История проституции — страница 52 из 164


В 18 году до Р. X.[698] император Август издал знаменитый «Lex Julia de adulieriis», который наказывал не только за нарушение супружеской верности, но и за половые сношения с незамужними и вдовыми свободными женщинами.[699] Наказаниями служили: конфискация имущества, телесное наказание, изгнание. Что касается мести со стороны пострадавшего, то lex Julia допускал убийство только обоих виновных. При позднейших императорах закон этот еще обострился, благодаря введению смертной казни, как государственного наказания (Instit. 4, 18: 4; Cod. 9, 47, 16; 11, 36, 4; Аммиак Марцеллин, 28, 1). Юстиниан подтвердил смертную казнь, как наказание мужчины за прелюбодеяние, а виновная женщина должна была подвергнуться пожизненному заключению в монастырь, если муж через два года не принимал ее опять к себе (Nov. 117с 8; 134с 10).


Такое суровое законодательство само собой наталкивало на рекомендацию сношений с проститутками, как наиболее удобное средство, чтобы не переступать приведенных законов. Со времени Солона у античных авторов можно проследить многочисленные указания в этом смысле. Страх перед последствиями внебрачных отношений со свободными гражданками тем более приводил к мысли о необходимости и безопасности сношений с проститутками, что опасность заражения половыми болезнями еще была неизвестна древним. Ниже мы приведем несколько наиболее разительных примеров вышеуказанного взгляда древних, который чрезвычайно благоприятствовал развитию проституции.


Когда Антисфен увидал однажды человека, обвиняемого в прелюбодеянии, он воскликнул: «Несчастный, какой большой опасности ты мог бы избежать за один обол!» (Диоген Лаерций УИ, 4). Эвбул в «Pannychis» хвалит проституцию, как верное и безопасное средство удовлетворения полового инстинкта (у Атенея XIII, 24 стр. 568е). Ксенарх в «Pentathlos» порицает молодых людей, которые подвергают себя большой опасности, вступая в половые сношения со свободными женщинами, вместо того, чтобы в безопасности наслаждаться радостями Венеры в публичных домах. (Атеней ХШ, 24 стр. 269 в. с.). Даже известный своей строгой нравственностью Катон, увидав раз молодого человека, выходившего из публичного дома, приветствовал его, что он удовлетворяет свой половой инстинкт таким безобидным способом, не совершая преступления (sine criimine), т. е. прелюбодеяния или соблазнения.

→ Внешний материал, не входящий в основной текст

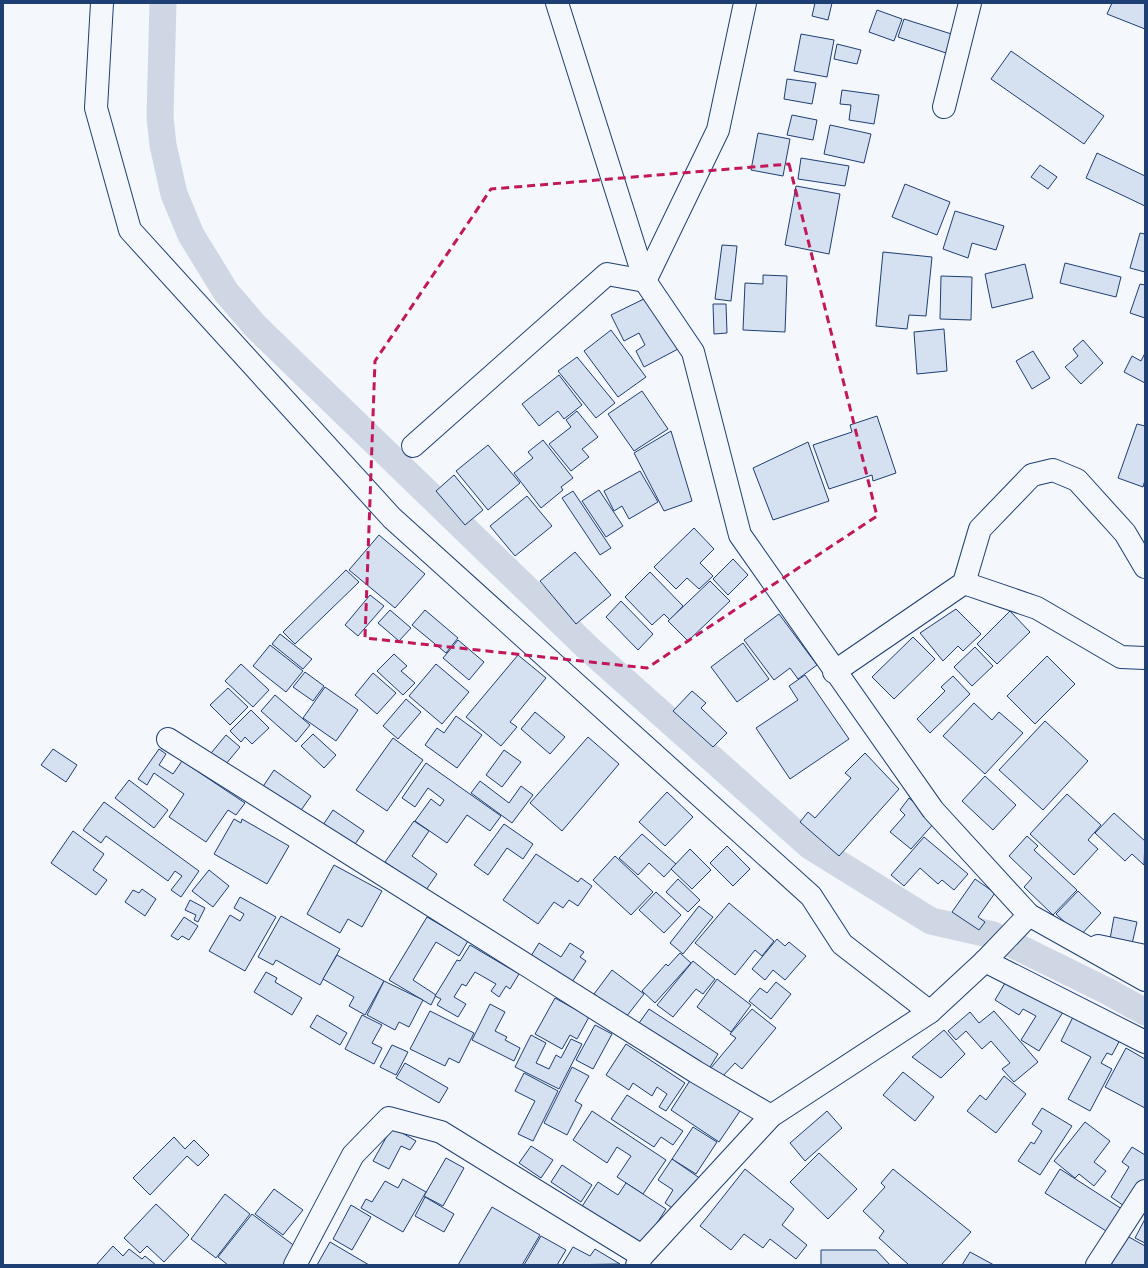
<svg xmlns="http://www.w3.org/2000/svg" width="1148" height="1268" viewBox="0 0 1148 1268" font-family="Helvetica,sans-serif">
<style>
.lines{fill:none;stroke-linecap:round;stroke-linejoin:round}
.canal{stroke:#cfd7e4;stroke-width:27}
.building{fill:#d5e0f0;stroke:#1d3f73}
.minor-casing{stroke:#1d3f73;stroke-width:24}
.minor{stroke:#f4f7fb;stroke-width:22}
.marked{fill:none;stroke:#c2185b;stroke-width:3;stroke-dasharray:8 5;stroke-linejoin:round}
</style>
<rect width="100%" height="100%" fill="#f4f7fb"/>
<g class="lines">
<polyline class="canal" points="163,3 160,117 163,145 174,194 191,235 226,292 256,327 590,650 810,846 931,921 993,935 1105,990 1145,1012"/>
</g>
<g class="building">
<polygon points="815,3 832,3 828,20 812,16"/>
<polygon points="1112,3 1145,3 1145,29 1107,14"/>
<polygon points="877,10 902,19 894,41 869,32"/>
<polygon points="904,19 961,37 955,56 898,37"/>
<polygon points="801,34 834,40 827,77 794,71"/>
<polygon points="837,44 861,50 857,64 834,59"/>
<polygon points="1011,51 1104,116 1084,144 991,79"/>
<polygon points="787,79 816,83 812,104 784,99"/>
<polygon points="842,90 879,95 874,124 849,120 851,105 840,104"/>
<polygon points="792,115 817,120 813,140 787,135"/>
<polygon points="830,125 871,134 864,163 824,154"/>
<polygon points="758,133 790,139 783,176 751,170"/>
<polygon points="1097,153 1145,176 1145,206 1086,178"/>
<polygon points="801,158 849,166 845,186 798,179"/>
<polygon points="1040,165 1057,177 1048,189 1031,177"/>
<polygon points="905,184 950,202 937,235 892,217"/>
<polygon points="796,186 840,194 829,254 785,245"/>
<polygon points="955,211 1004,226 996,250 972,243 968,258 943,249"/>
<polygon points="1140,233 1145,234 1145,272 1130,268"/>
<polygon points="722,245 737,246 731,301 715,299"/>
<polygon points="883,252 932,257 926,316 909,315 907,329 876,326"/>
<polygon points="1065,263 1121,277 1116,297 1060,283"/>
<polygon points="1025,264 1033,298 992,308 985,274"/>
<polygon points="763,275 787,276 785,332 743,330 745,283 763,284"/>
<polygon points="941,276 972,277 971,320 940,319"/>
<polygon points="1140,284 1145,285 1145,318 1130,313"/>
<polygon points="650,296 678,349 644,367 636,351 645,345 639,333 624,341 611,315"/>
<polygon points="713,304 726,304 727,333 714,334"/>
<polygon points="944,329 947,371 917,374 914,332"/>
<polygon points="611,330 646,377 618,397 584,351"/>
<polygon points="1083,340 1103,363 1081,384 1065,367 1078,356 1073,349"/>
<polygon points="1033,351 1050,378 1032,389 1016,361"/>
<polygon points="1145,353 1145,383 1124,372 1132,356 1141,361"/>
<polygon points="577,357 615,403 596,418 558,371"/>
<polygon points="559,375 582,405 564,419 558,411 539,426 522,404"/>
<polygon points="642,391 668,429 634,451 608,414"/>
<polygon points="577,411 598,437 582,449 589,457 571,471 549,444 571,427 566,420"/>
<polygon points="877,416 896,473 873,481 872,475 829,489 813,445 852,432 850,425"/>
<polygon points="1137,424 1145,426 1145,480 1143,487 1118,478"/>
<polygon points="671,431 692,501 664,511 634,453"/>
<polygon points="543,440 573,478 561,487 563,490 541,508 514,473 533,458 528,452"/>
<polygon points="808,442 829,501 773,520 753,468"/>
<polygon points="488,445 520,483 488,510 456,471"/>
<polygon points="640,471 658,502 629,519 622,506 614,511 604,491"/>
<polygon points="454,475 483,510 465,525 436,491"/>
<polygon points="599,490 623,526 606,537 582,501"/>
<polygon points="573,491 611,548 600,555 562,498"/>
<polygon points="527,496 552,526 515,556 490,526"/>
<polygon points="694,528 714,549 700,563 713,576 699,589 687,578 676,589 654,567"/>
<polygon points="379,535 425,574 395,608 349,570"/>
<polygon points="575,552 611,595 576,624 540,581"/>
<polygon points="733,559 748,575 728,595 713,579"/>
<polygon points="346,570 359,582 295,644 283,632"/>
<polygon points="650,572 683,606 670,620 664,614 652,625 625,597"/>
<polygon points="710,581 730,601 688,641 668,621"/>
<polygon points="370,595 384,606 358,636 345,625"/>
<polygon points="621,601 653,634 638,650 606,617"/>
<polygon points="956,609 981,634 963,651 958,646 943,661 920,633"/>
<polygon points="390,610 411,628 399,641 378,623"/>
<polygon points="425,610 458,638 446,653 412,625"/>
<polygon points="1010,611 1030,632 997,664 977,644"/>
<polygon points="779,614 817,665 798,679 790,668 774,680 744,640"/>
<polygon points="280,634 312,659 303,669 272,644"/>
<polygon points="913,637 935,659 894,699 872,677"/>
<polygon points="458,640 484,662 469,680 443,658"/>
<polygon points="743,643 769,679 737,702 711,667"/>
<polygon points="270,645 303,671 286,692 253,666"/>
<polygon points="975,647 993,666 972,686 954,667"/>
<polygon points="394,654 407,666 401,671 415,683 403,695 377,671"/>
<polygon points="518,655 546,678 510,722 517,727 501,746 466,717"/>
<polygon points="1047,656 1075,684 1035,724 1007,696"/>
<polygon points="241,664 269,690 253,707 225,681"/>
<polygon points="436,664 469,692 442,724 409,696"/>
<polygon points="305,672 324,686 313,701 293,687"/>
<polygon points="373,673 396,693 377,714 355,695"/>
<polygon points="805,675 849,739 790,779 756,728 798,700 789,686"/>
<polygon points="953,676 970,694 930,733 917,719 945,691 941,687"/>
<polygon points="325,687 358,710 336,741 303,718"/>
<polygon points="228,688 248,707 230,725 210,705"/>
<polygon points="692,691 706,703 701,708 727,733 713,747 673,711"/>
<polygon points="275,695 310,725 296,742 261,711"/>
<polygon points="406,699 421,712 398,739 383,726"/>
<polygon points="974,703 992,720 999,712 1023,733 985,774 943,736"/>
<polygon points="251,710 269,728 252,744 245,737 241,742 230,731"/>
<polygon points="535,712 565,737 550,754 521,729"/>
<polygon points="456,716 482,735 457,768 425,745 437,728 444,733"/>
<polygon points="1045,721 1088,761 1043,810 999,770"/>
<polygon points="313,734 336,755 324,768 301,746"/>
<polygon points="226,735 240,747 221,770 207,758"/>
<polygon points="588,737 619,764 562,831 530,803"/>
<polygon points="393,738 423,760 387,811 356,790"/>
<polygon points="53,749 77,765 66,782 41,765"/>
<polygon points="159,749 166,754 159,765 173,774 182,761 245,803 236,815 228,810 206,842 169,817 184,794 154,773 147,785 138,779"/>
<polygon points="504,750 521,762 502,787 486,775"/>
<polygon points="865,753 899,789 839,856 800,822 808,812 815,818 851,778 845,773"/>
<polygon points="426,763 501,816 490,831 467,815 447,843 415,821 431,799 440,806 444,800 428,788 415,807 402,798"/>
<polygon points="274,770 311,796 297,816 260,791"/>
<polygon points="985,776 1016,805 993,830 962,801"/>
<polygon points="129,780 168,810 154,828 115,798"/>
<polygon points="480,781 509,803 521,786 533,795 512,823 471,793"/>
<polygon points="667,792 693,817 665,846 639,822"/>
<polygon points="1067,794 1101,825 1088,840 1098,849 1074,875 1030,834"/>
<polygon points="909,798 936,821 911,849 890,832 905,815 900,810"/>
<polygon points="104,802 199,871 181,897 171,890 182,876 175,871 168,881 106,836 101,843 83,830"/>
<polygon points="333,810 364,831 351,850 321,828"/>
<polygon points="1114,813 1145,841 1144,865 1132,854 1125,861 1095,833"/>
<polygon points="234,819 241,823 242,819 289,846 267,884 214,854"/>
<polygon points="414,821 429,831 412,856 437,874 426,890 385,862"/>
<polygon points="504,824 533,844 523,859 507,848 488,875 474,865"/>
<polygon points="73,831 104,854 93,870 107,880 96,895 51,863"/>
<polygon points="642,834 676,864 664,877 649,863 638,875 619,858"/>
<polygon points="1027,836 1038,846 1034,850 1077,890 1053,915 1024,887 1032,878 1009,856"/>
<polygon points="924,837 968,874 954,890 942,880 938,884 920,868 904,886 891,875"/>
<polygon points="727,846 750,869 733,886 710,863"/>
<polygon points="690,849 711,870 692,889 671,869"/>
<polygon points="536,854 578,882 581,878 592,886 578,906 569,900 563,908 554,902 538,924 503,900"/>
<polygon points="615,856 653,892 631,915 593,880"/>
<polygon points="334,865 382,891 362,927 348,919 340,933 307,914"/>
<polygon points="209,870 229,886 213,907 192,891"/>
<polygon points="678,879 700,900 688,912 666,892"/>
<polygon points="975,879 995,893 978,917 985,922 979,930 952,912"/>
<polygon points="142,889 156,899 145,916 125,902 133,890 139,893"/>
<polygon points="1078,891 1101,913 1080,936 1056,914"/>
<polygon points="656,892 681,915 664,933 639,910"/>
<polygon points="240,897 276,917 245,971 209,951 230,915 240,921 244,914 234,908"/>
<polygon points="190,900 205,908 198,922 194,920 196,915 185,910"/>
<polygon points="729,903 774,941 762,956 755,950 735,975 695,943"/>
<polygon points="699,906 713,917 683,954 670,943"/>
<polygon points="281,916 340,949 320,985 276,960 273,965 258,957"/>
<polygon points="184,917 198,926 189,940 182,936 178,940 171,936"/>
<polygon points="427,917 468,941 459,956 436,942 413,980 436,995 431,1005 389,980"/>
<polygon points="1114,917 1137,922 1132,944 1110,939"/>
<polygon points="777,939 785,946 789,942 806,956 785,980 773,970 765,980 752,969"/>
<polygon points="539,943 561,957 570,943 584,952 580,957 586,961 572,982 531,956"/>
<polygon points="470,945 519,974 510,989 506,986 499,997 491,991 496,984 475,972 466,986 462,984 454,997 466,1004 458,1017 437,1005 441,999 435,996 457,960 460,961"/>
<polygon points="680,953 691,963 655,1003 642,991 666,964 668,966"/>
<polygon points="337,955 384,981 365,1015 349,1006 354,997 323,979"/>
<polygon points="693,961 715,979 703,994 696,989 673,1017 657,1005"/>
<polygon points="612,970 644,994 626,1017 594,994"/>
<polygon points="266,972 277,978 275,982 302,998 292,1015 254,992"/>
<polygon points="1008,978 1063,1012 1039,1051 1021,1040 1036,1016 1023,1009 1019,1015 995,1000"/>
<polygon points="717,979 751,1005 731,1032 697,1007"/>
<polygon points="384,981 423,1000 409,1027 399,1022 395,1030 367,1015"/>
<polygon points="776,982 791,994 771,1019 749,1001 760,988 767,993"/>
<polygon points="555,998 589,1017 577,1039 570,1035 562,1049 535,1034"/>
<polygon points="490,1004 505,1012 495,1031 507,1037 505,1040 520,1048 514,1061 472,1040"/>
<polygon points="649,1009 718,1054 707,1072 637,1026"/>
<polygon points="752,1009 776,1028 742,1069 735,1063 721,1078 710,1069 736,1038 730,1034"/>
<polygon points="430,1011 474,1033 459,1063 449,1058 445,1066 410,1049"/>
<polygon points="994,1011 1038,1062 1014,1082 1002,1069 1010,1063 991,1041 982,1049 966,1031 956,1040 948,1031 970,1012 979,1023"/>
<polygon points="1076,1011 1122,1036 1112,1055 1107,1053 1101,1063 1112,1069 1090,1111 1068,1099 1091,1057 1061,1041"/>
<polygon points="317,1015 347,1033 340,1045 310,1027"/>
<polygon points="362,1015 382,1025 372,1043 382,1048 374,1064 345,1049"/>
<polygon points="595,1025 612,1034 593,1069 576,1060"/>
<polygon points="944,1030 965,1054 941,1078 912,1057"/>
<polygon points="531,1035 546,1043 536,1063 549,1069 556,1055 561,1058 571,1039 582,1044 559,1089 515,1067"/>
<polygon points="626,1044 685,1083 666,1111 659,1107 667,1094 657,1087 652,1096 633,1083 629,1090 606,1075"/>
<polygon points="392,1045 408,1052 396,1075 380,1067"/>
<polygon points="1126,1048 1145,1059 1145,1108 1105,1087"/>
<polygon points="405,1063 448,1088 439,1103 396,1078"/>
<polygon points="572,1067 589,1076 575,1101 582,1105 567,1135 544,1123"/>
<polygon points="903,1072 934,1097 915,1121 883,1095"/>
<polygon points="524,1073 558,1091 533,1141 518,1134 535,1101 515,1091"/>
<polygon points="1004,1076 1026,1094 996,1133 967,1111 980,1095 986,1100"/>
<polygon points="691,1079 740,1111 719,1142 671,1110"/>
<polygon points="627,1095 683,1131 673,1145 661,1137 654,1147 611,1119"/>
<polygon points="1042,1108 1072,1126 1040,1175 1018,1161 1031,1142 1034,1144 1042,1131 1032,1124"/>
<polygon points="592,1111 666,1160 643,1194 617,1177 631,1156 617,1147 607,1163 573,1140"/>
<polygon points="827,1111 842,1128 805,1161 790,1143"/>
<polygon points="1085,1122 1110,1141 1094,1162 1106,1171 1094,1186 1079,1174 1075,1178 1054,1161"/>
<polygon points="392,1127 416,1141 410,1150 401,1146 389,1169 373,1161"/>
<polygon points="693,1127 717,1142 696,1174 672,1159"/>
<polygon points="174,1137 185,1149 194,1140 209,1155 198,1166 187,1156 150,1195 133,1178"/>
<polygon points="531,1146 553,1160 541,1178 519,1163"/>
<polygon points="1132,1147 1145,1155 1145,1186 1130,1210 1111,1197 1129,1167 1122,1162"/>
<polygon points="819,1153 857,1189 828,1219 790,1182"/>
<polygon points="446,1158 464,1168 443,1206 424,1196"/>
<polygon points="672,1159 701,1179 679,1213 665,1203 673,1190 658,1180"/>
<polygon points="562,1165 592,1185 581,1202 551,1182"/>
<polygon points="745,1169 794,1209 782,1225 807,1245 796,1259 770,1239 763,1248 744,1234 731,1250 700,1226"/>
<polygon points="893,1169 971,1232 941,1265 909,1265 879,1238 884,1231 863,1211 885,1187 881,1183"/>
<polygon points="1060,1169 1125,1211 1111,1234 1045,1193"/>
<polygon points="403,1179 426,1192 403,1232 361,1208 366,1199 372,1202 385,1181 398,1188"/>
<polygon points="598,1182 618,1195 626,1183 666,1209 639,1251 579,1211"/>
<polygon points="274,1189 303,1210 283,1235 255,1214"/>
<polygon points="225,1194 250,1214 216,1258 191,1239"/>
<polygon points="425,1197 454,1214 444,1232 415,1216"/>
<polygon points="156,1204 189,1235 164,1262 147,1246 140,1253 124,1238"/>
<polygon points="351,1205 371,1217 352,1250 333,1239"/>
<polygon points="492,1207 540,1235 522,1265 458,1265"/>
<polygon points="252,1214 296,1247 283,1265 228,1265 218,1257"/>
<polygon points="1145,1219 1145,1243 1135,1238"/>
<polygon points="541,1236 566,1250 557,1265 524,1265"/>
<polygon points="1127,1236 1145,1246 1145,1265 1111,1265"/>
<polygon points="330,1242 369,1265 317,1265"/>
<polygon points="113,1246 123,1256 129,1249 142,1259 145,1256 156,1265 96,1265"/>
<polygon points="573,1247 590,1256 595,1249 620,1264 562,1265"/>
<polygon points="821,1250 876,1250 890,1265 821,1265"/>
<polygon points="970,1252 994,1265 962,1265"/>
</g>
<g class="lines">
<defs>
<g id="minor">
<polyline points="102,3 96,108 130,230 392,518 811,896 842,944 930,1012"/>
<polyline points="557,3 645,281 693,352 740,535 933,810 1029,915 1145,980"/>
<polyline points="944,107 970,3"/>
<polyline points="413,446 607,274 645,281 718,130 745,3"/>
<polyline points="964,583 1037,608 1121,657 1145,658"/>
<polyline points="834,672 964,583 980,529 1032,475 1053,470 1077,480 1125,533 1145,567"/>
<polyline points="168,739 696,1072 771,1116"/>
<polyline points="1098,946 1145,956"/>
<polyline points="985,961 1145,1042"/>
<polyline points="295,1265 353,1155 389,1118 441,1132 642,1256"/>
<polyline points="637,1265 642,1256 771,1116 930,1012 985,961 1029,915"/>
<polyline points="1097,1265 1145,1191"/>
</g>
</defs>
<use href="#minor" class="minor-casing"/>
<use href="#minor" class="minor"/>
</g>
<path class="marked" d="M789,164L877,516L647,668L365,638L375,361L491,189Z"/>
<rect width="1148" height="1268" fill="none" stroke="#1d3f73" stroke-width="8"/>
</svg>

«Славно, славно, – крикнул Катон, изрекая великое слово. —

Если гнусная похоть бушует в жилах, то лучше Юношам спускаться сюда, не вводя в искушенье Жен чужих».

(Гораций, Сатиры, кн. I, сат. 2, ст. 30–35, перев. Фета).


В «Curculio» (Акт I, сц. 1) у Плавта сказано:

Das Haus ist eines Kupplers Haus,

So besser denn;

Kein Mensch verbeut und wehrt es dir, dass für dein

Geld Du kaufest бит, was öffentlich zu Markte steht.

Die off’ne Strass’ ist jeglichem ja unverwehrt.

Suchst du dir durchs verwachsne Hag den Fussteig nicht,

Hältst du dich rein von Ehefrau’n, Witwen, Jungfernschaft

Und Knaben freier Eltern, liebe so viel du willst.[700]

(Этот дом – дом сводника. Тем лучше! Никто не запрещает тебе купить на свои деньги то, что публично продается на рынке. Открытая улица ни для кого не составляет запретной вещи. И если ты не пробираешься через заросшую изгородь и держишься вдали от замужних женщин, вдов, девушек и мальчиков свободных родителей, то предавайся любви, сколько душе угодно!).


Гораций, сочувственно цитирующий во 2-й сатире 1-й книги вышеприведенные слова Катона и указывающий там же на опасности прелюбодеяния, в другом месте резко противополагает в этом отношении сношения с проститутками:

«Ты к чужой супруге стремишься, Даво к уличной деве;

Кто из нас достойней креста? – Когда мою похоть

Возбуждает природа меня при свете лампады…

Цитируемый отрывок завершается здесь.